TikTok's dilemma exposes the need to diversify from Google
Tom Fowdy
The TikTok app icon (upper right corner) on a smartphone screen. /Xinhua

The TikTok app icon (upper right corner) on a smartphone screen. /Xinhua

Editor's note: Tom Fowdy is a British political and international relations analyst and a graduate of Durham and Oxford universities. He writes on topics pertaining to China, the DPRK, Britain and the U.S. The article reflects the author's opinions, and not necessarily the views of CGTN.

As the Trump administration contemplates banning the popular video application TikTok, which as of April attained over 2.2 billion downloads, its future is uncertain.

It was reported in The Sunday Times in Britain on July 19 that such anxiety has forced its parent company ByteDance to reconsider a new headquarters in the United Kingdom.

The move, also connected to a hostile and insecure climate which is being whipped up against Chinese technology, has cost the country a potential 3,000 jobs.

The situation is just the latest in a tragic story whereby Washington is content to forcefully crush anything successful that comes from China in an aggressive Cold War posture.

Quite frankly, the idea that a video application could constitute a national security threat is not worth taking seriously, and as has been discussed previously ignores the solid integration of platforms such as Google and Facebook into the U.S. surveillance state.

But herein lies the problem: TikTok is beholden to Google for its commercial success. If the United States bans the app, or even as reported places the parent company ByteDance on the Commerce Department "entity list," it will immediately become, like Huawei, ineligible to do business with Google, which will see it removed from the Play Store worldwide. Washington has the capability to nearly put it out of business.

As America's aggressive technology war against China continues, this poses a key structural question and inevitability: How can Chinese companies being targeted for political motivations lessen their dependency upon the U.S.? For TikTok and ByteDance, this situation is as much as an opportunity as it is a threat, because as an app so popular, being attacked provides an avenue whereby the firms ought to start thinking about challenging Google's monopoly over internet-related service, rather than being unilaterally strung to it.

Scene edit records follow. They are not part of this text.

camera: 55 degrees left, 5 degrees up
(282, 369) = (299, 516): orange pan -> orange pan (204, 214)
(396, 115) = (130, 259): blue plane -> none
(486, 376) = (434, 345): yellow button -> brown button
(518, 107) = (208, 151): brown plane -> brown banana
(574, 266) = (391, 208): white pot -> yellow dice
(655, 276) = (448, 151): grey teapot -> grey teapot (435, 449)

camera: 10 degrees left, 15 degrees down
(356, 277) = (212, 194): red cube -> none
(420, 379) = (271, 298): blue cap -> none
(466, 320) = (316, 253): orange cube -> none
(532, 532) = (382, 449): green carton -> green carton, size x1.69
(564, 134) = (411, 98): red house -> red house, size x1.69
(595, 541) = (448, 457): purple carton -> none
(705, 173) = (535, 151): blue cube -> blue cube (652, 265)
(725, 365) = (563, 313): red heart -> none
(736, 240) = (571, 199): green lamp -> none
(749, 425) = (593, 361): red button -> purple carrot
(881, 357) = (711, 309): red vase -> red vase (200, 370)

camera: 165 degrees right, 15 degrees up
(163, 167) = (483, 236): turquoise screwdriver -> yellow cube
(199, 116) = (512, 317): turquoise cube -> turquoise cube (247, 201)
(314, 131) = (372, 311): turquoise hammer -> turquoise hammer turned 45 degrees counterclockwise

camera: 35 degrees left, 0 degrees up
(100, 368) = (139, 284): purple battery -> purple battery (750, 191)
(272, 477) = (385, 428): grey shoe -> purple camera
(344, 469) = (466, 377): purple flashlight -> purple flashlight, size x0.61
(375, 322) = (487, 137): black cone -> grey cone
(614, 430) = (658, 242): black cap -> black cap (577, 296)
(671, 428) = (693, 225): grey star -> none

Even if Washington's actions were not to ignite a worst-case scenario, it is time for the company to start thinking about this and taking action before it is too late.

Polish TikTokers Nadia and Zosia record a short video for TikTok using their parents' smart phone in Warsaw, Poland, February 16, 2019. /Xinhua

Polish TikTokers Nadia and Zosia record a short video for TikTok using their parents' smart phone in Warsaw, Poland, February 16, 2019. /Xinhua

What can be done? The answer is in fact Huawei. Since it was removed from doing business with Google a year ago, the company created what was known as "Huawei Mobile Services" that has its own application store and download center.

Not surprisingly, the project is in its infancy and has a long way to catch up to Google Play, with Huawei having only 50,000 apps compared to Google's three million. However, it already has TikTok, which of course remains at this point the world's most downloaded non-game app.

Should anything go wrong in the U.S., this will inevitably hurt but is also an opportunity for Huawei to say "We now have a major social media application which Google is not offering," therefore, use our platform to download it. The store is small but it is going to grow, with heavy levels of investment and a reported 1.3 million developers. As an article said in the Wired Magazine in February, "the result could be that we could all end up a bit less beholden to Google."

This of course is not the desirable path, but it is the necessary one. The United States has shown little hesitancy to weaponize its hegemony over technological and internet supply chains to forcefully knock out Chinese competitors. While Silicon Valley is typically a land of gold for the dream of a technology career or business, the Trump administration's irresponsible and vindictive actions have severely damaged its reliability and security as a place to do business.

China does not want decoupling, but what the U.S. ought to consider is its consequences work both ways. As a result it is absolutely imperative to lessen reliance upon the services of these giants and instead for Beijing to develop independent capabilities.

Going forwards, the only way to hedge and prepare defenses against the U.S. assault on TikTok is to start looking at the long-term future, which is the development of alternative ecosystems and structures which seek to compete with, rather than rely on the good faith of American tech behemoths which currently sustain worldwide dominance and are tools of government objectives.

Huawei has already suffered from these efforts, but as it becomes resilient, it will surely emerge stronger and more competitive. Before anything happens, ByteDance needs to learn this quickly. To do so it needs to be innovative, thinking out of the box and saying "let's imagine a future moving away from Google."

If Washington does anything, billions of young people around the world are going to be outraged. This is a calamity, but every cloud has a silver lining and herein lies the opportunity. Let's break the American oligopoly over technology markets and services.